В залитой солнцем кухне на столе стояли большие чашки из толстого белого фаянса с красной каймой, полные дымящегося кофе, аромат которого, смешиваясь с запахом поджаренного хлеба, щекотал Леа ноздри.
– Присаживайтесь поесть. Не то остынет. Как и вчера, масла нет, но есть джем из айвы. Пальчики оближешь.
– Как спала наша подруга? – справился Франсуа.
– Очень хорошо. Она только сейчас проснулась, и я дала ей капли. Улыбнулась мне и сразу же снова уснула.
– Не знаю, как вас и благодарить, мадам, за все, что вы для нас сделали.
– Что вы! Это пустяки. Вот если останетесь на несколько дней, я попрошу вас принять участие в расходах. Увы, я не богата.
– Мадам, это само собой, разумеется, – сказала, пережевывая ломоть хлеба с джемом, Леа.
– Вы слушали последние известия? – спросил Франсуа Тавернье, показывая на пузатый радиоприемник, царивший на комоде среди семейных фотографий, букета роз в синей вазе и крупных обточенных снарядов времен первой мировой.
– Нет, побоялась его включать, чтобы не переполошить весь дом. Его звук плохо регулируется.
– Погляжу, не удастся ли мне его починить.
– Вы разбираетесь в радиоприемниках?
– Немного.
– Где бы я могла привести себя в порядок? – спросила Леа.
– Наверху, рядом с моей комнатой. Там не очень удобно, простая ванная. Я повесила чистые полотенца. Вот, возьмите эту грелку с кипятком. Там нет водопровода. Ваш муж уже отнес ваши вещи.
– Он не мой муж! – воскликнула Леа с силой, вызвавшей удивление мадам Трийо.
– Простите, мне так показалось.
Доктор Рулан зашел снова в одиннадцать часов. Его приятно удивило состояние здоровья пациентки. Умытая и причесанная Камилла, лежа на подушках, уже не выглядела такой измученной, как вчера.
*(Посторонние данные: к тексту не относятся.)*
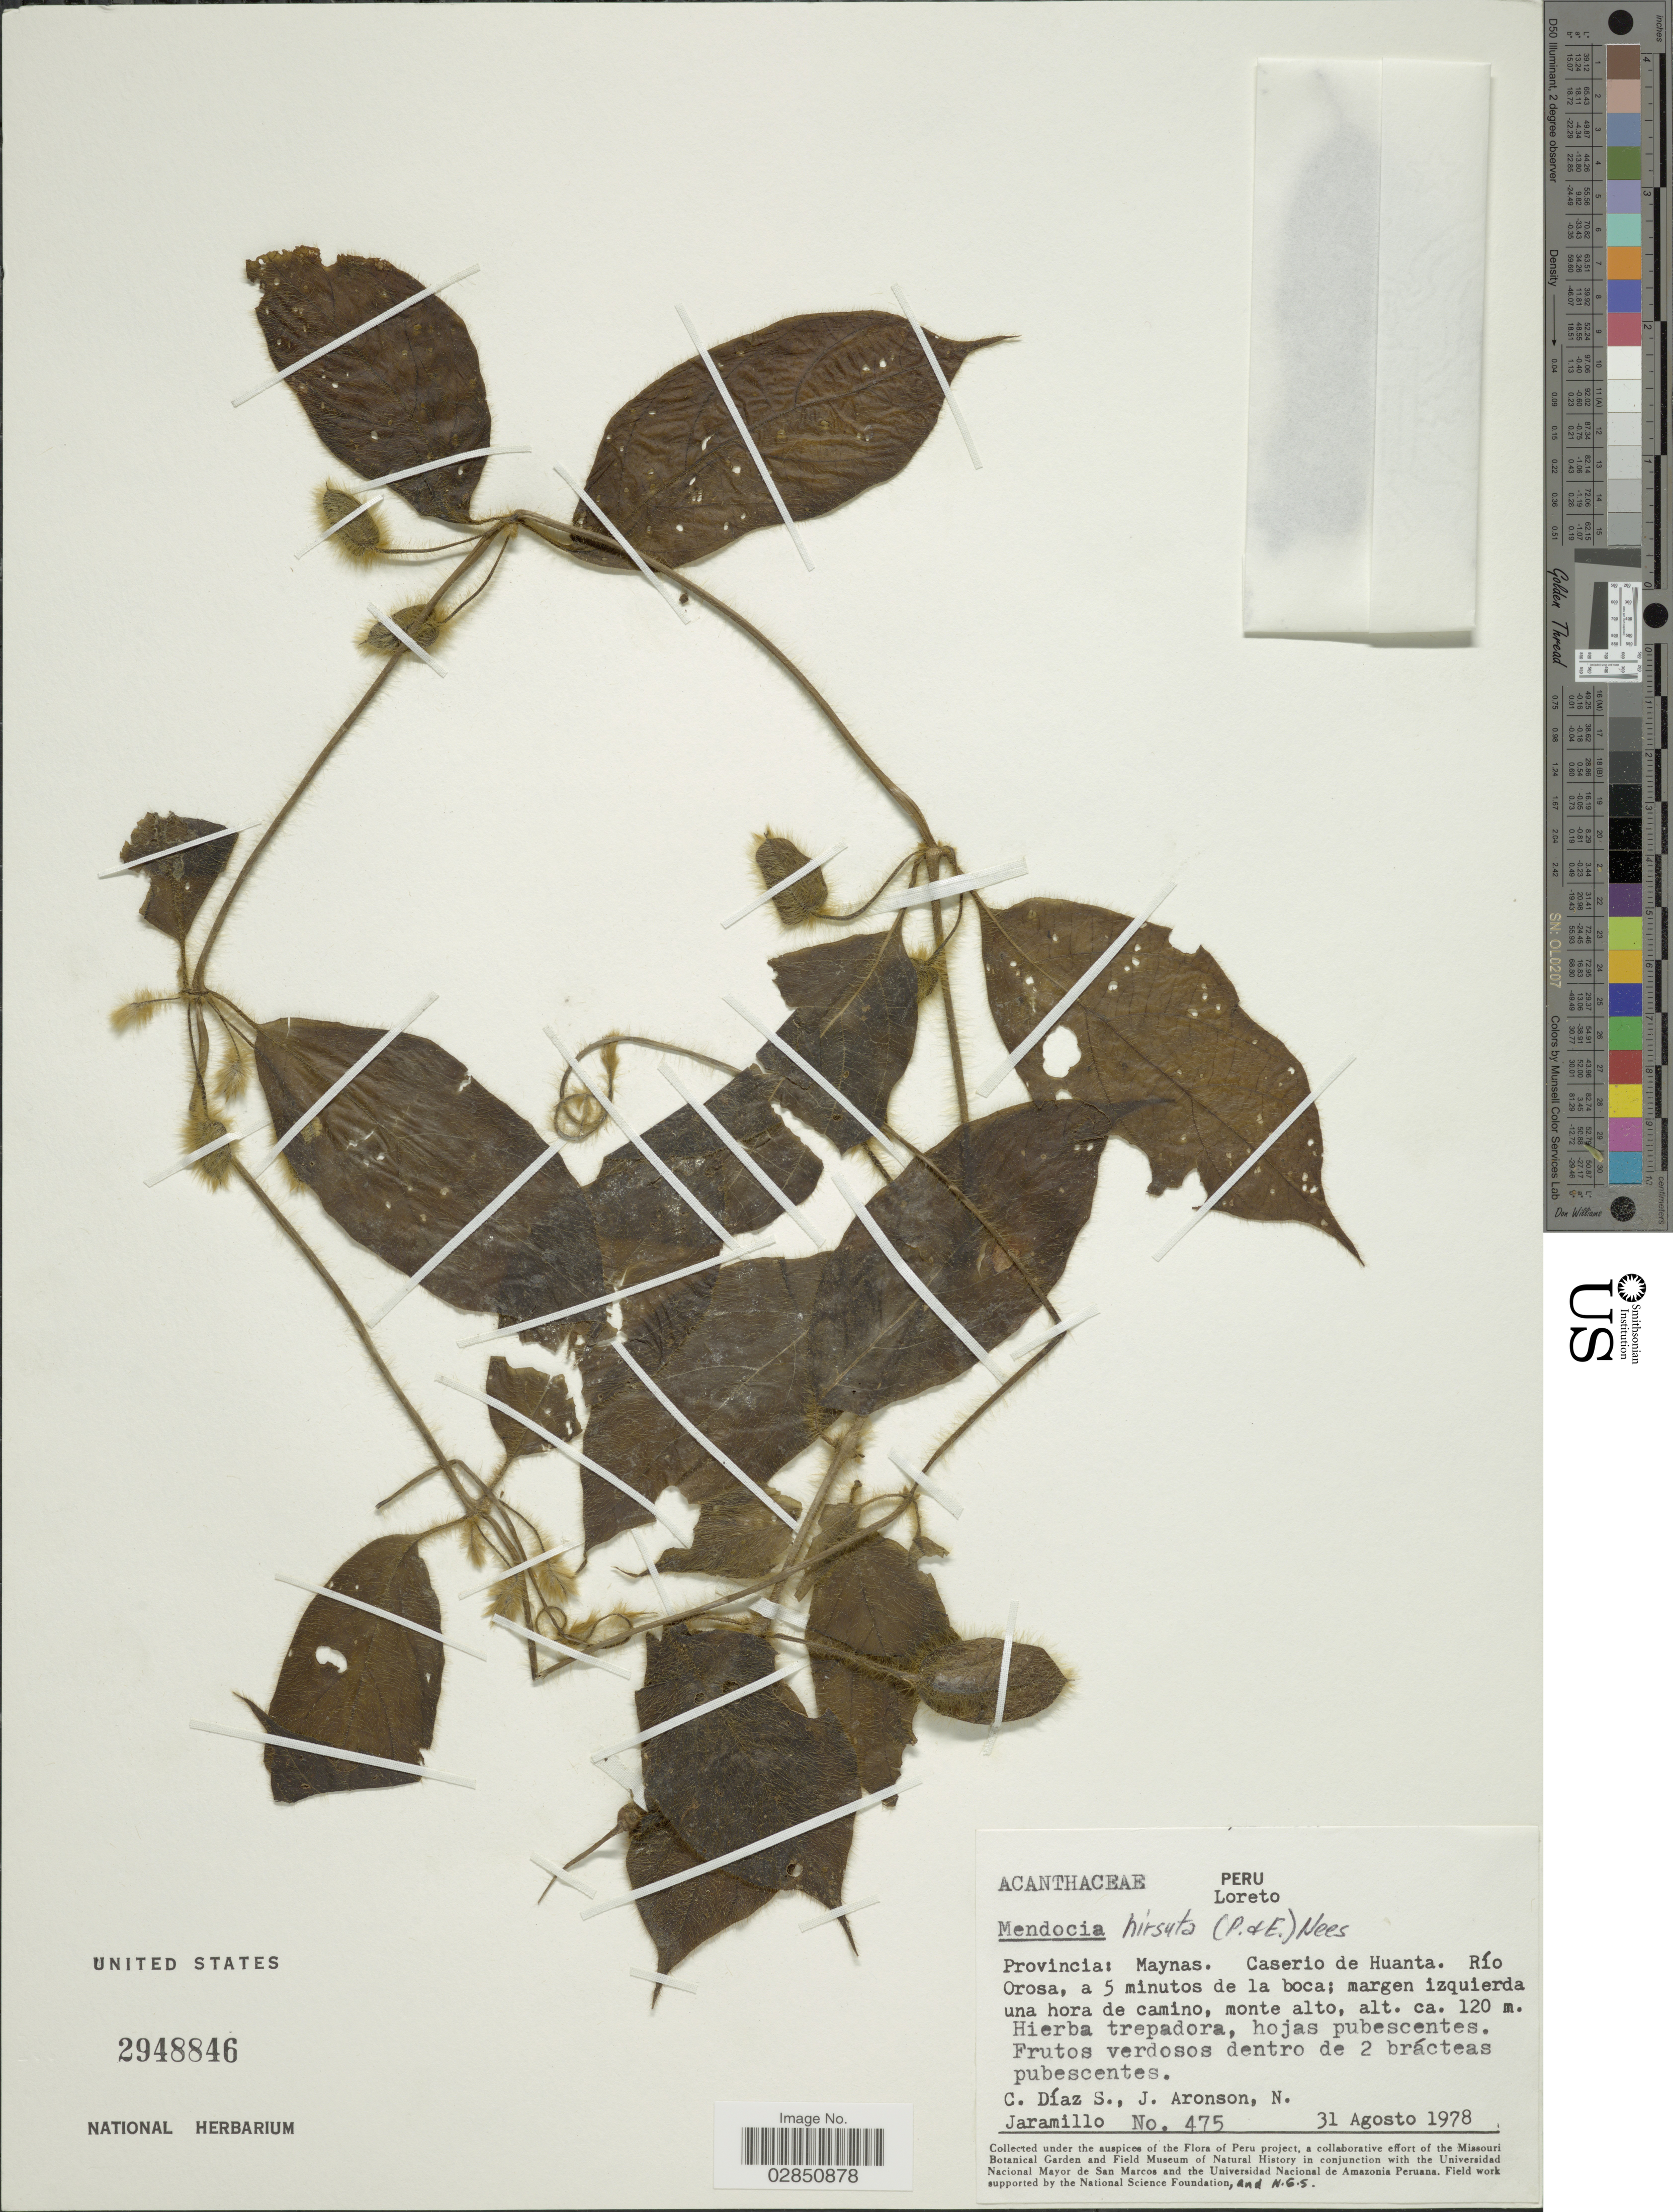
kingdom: Plantae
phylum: Tracheophyta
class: Magnoliopsida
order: Lamiales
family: Acanthaceae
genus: Mendoncia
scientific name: Mendoncia bivalvis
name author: (L. f.) Merr.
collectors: C. Díaz, J. Aronson & N. Jaramillo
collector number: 475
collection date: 1978-08-31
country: Peru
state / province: Loreto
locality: Provincia: Maynas. Caserio de Huanta. Río Orosa, a 5 minutos de la boca.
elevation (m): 120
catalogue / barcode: US 2948846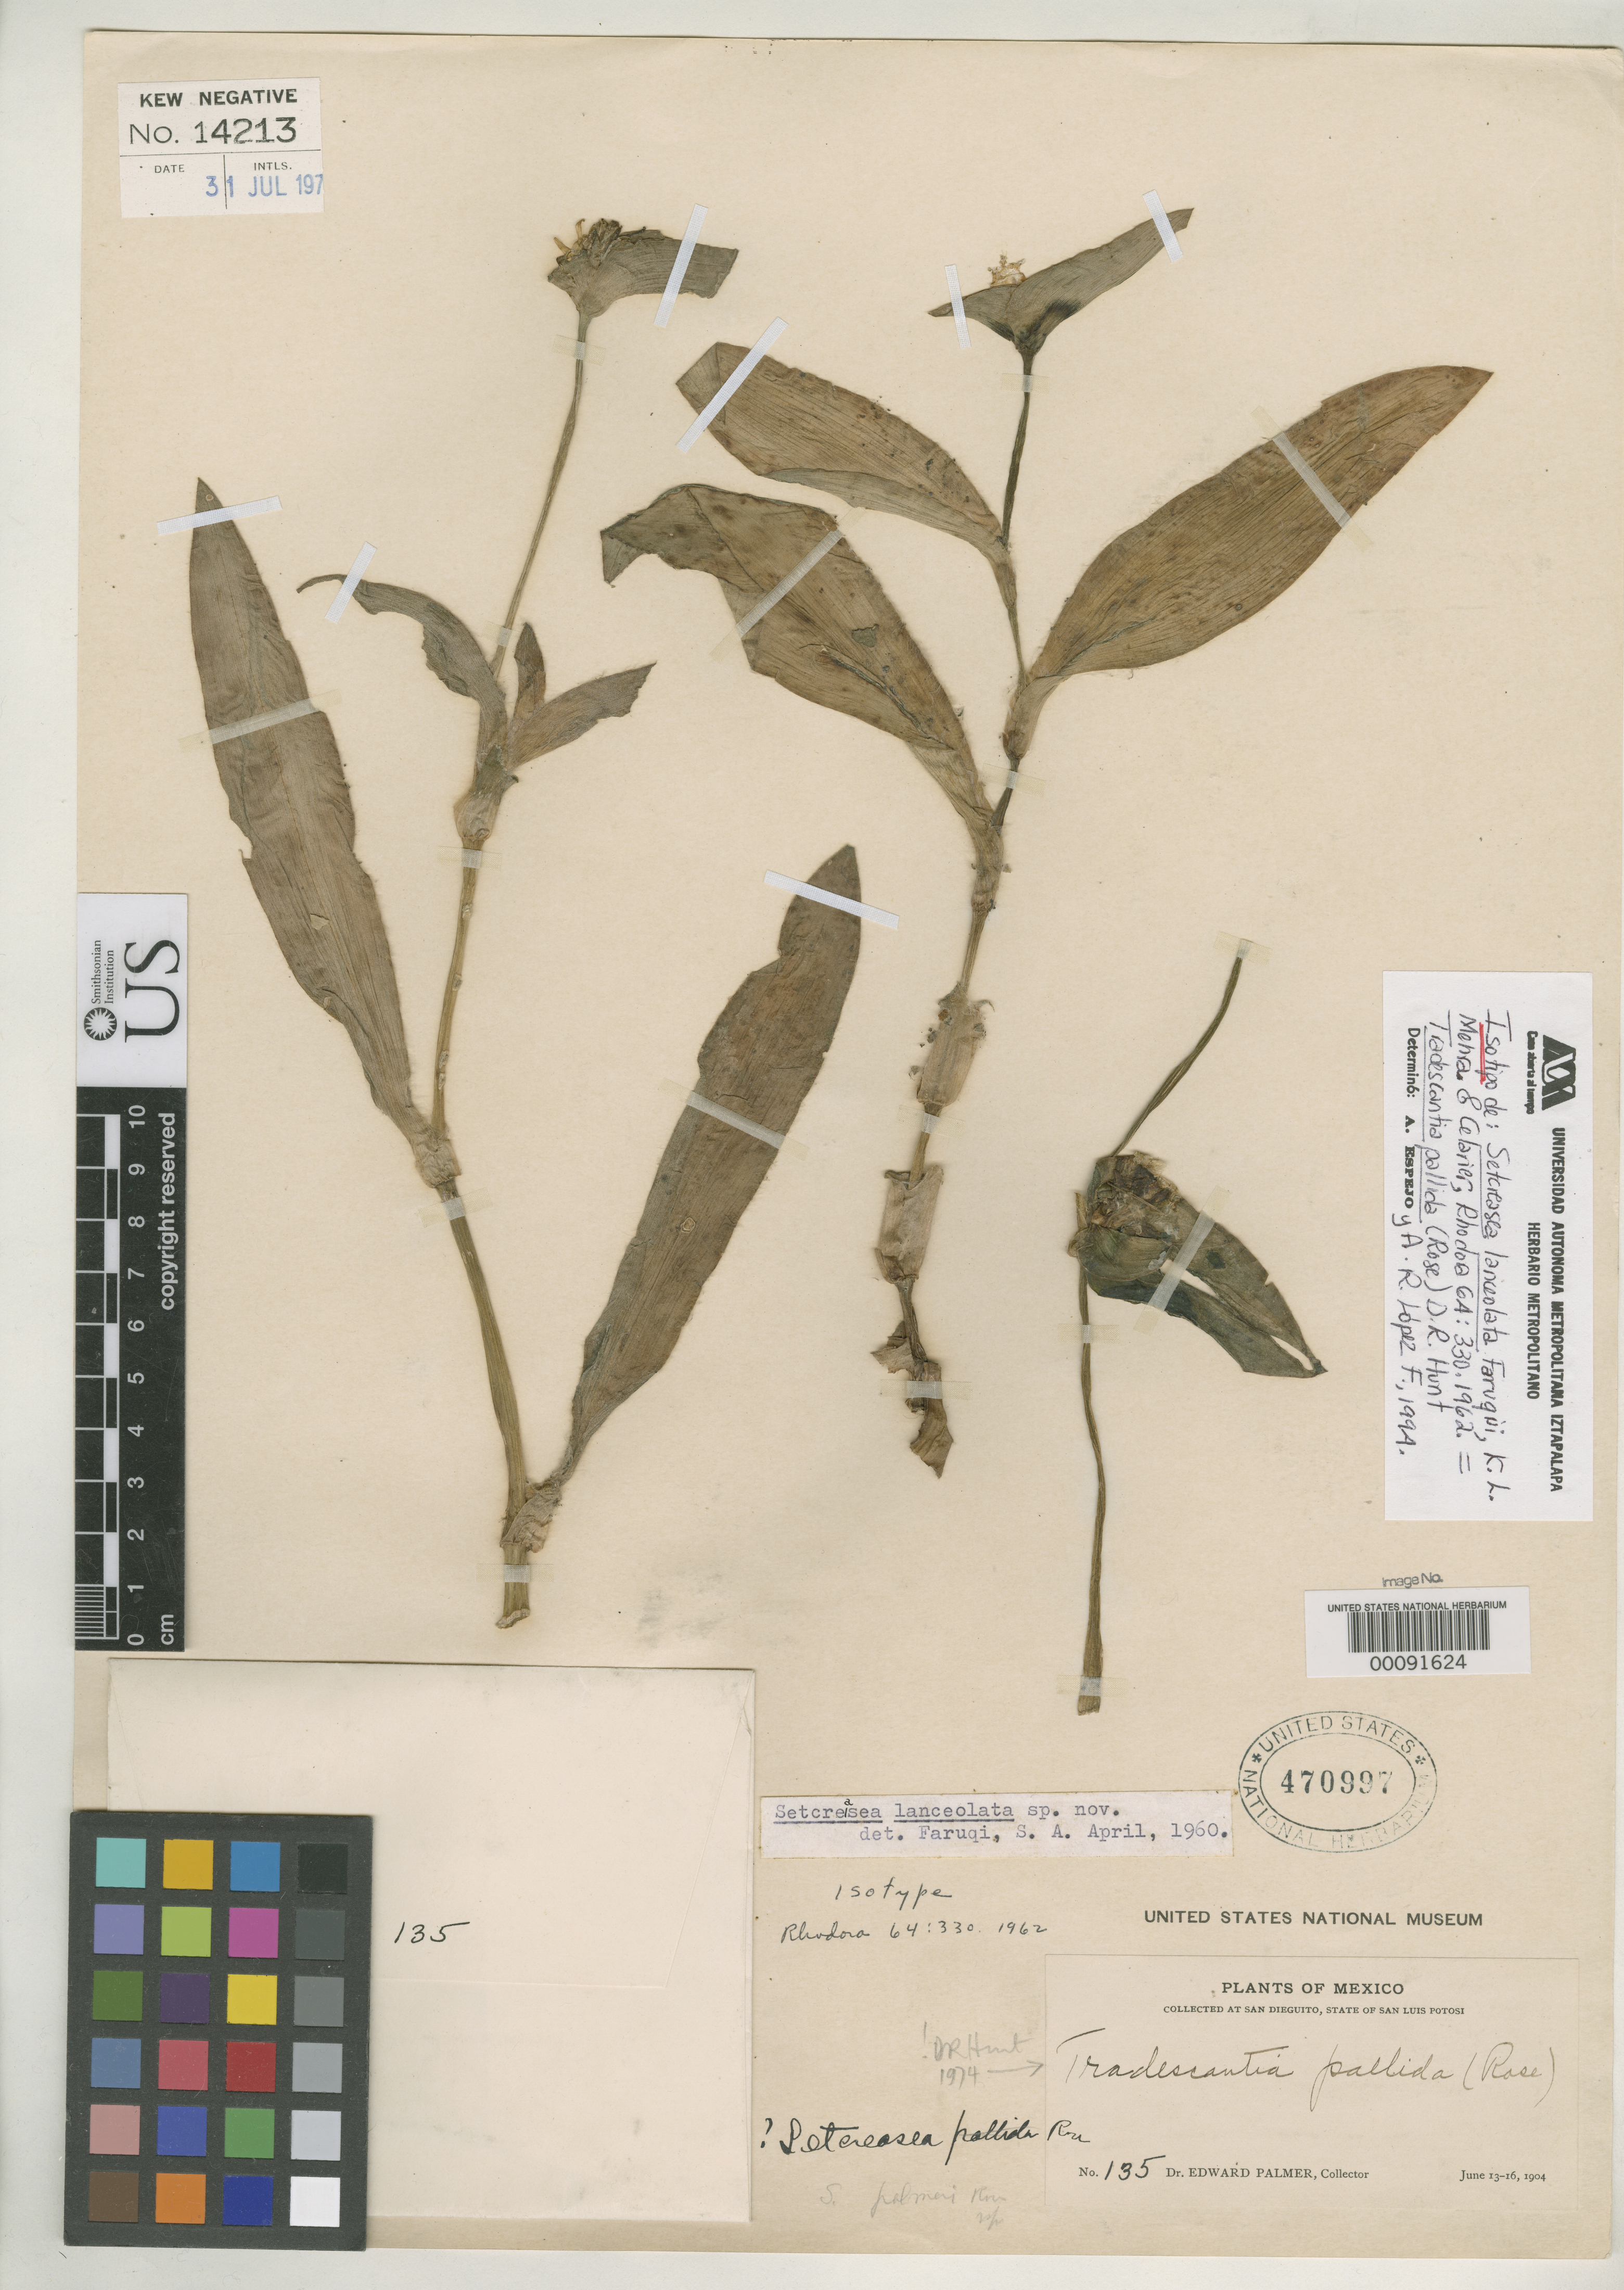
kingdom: Plantae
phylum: Tracheophyta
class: Liliopsida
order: Commelinales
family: Commelinaceae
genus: Setcreasea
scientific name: Setcreasea lanceolata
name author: Faruqi et al.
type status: Isotype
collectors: E. Palmer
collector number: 135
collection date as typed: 13 Jun 1904 to 16 Jun 1904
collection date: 1904-06-13/1904-06-16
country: Mexico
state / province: San Luis Potosi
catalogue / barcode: US 470997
Только глаза в темных кругах да усталый взгляд свидетельствовали о ее страданиях.
– Я вами очень доволен, – сказал врач, прослушав ее. – Все менее серьезно, чем я опасался. Однако вам совсем нельзя двигаться. Я пришлю к вам сестру-сиделку, она будет вам делать уколы, которые я пропишу. Подлечитесь и скоро поправитесь.
– Когда мы сможем снова двинуться в путь?
– Пока об этом нечего и думать.
– Но, доктор…
– Никаких "но". Или покой, или гибель вашего ребенка, а, может, и ваша. Чудо уже то, что вы его не потеряли. Потерпите, ждать вам осталось не больше двух месяцев.
Доктор Рулан вновь спустился на кухню, чтобы выписать рецепты. В большой комнате шумели многочисленные парижские родственники, помогавшие хозяйке готовить обед, и рассказывающие в который раз о перипетиях поездки или смотревшие, как Франсуа Тавернье возится с приемником.
– Думаю, теперь он заработает.
После потрескивания стал слышен голос:
– К вам обращается маршал Петен.
В комнате все смолкли. Была половина первого дня 17 июня 1940 года.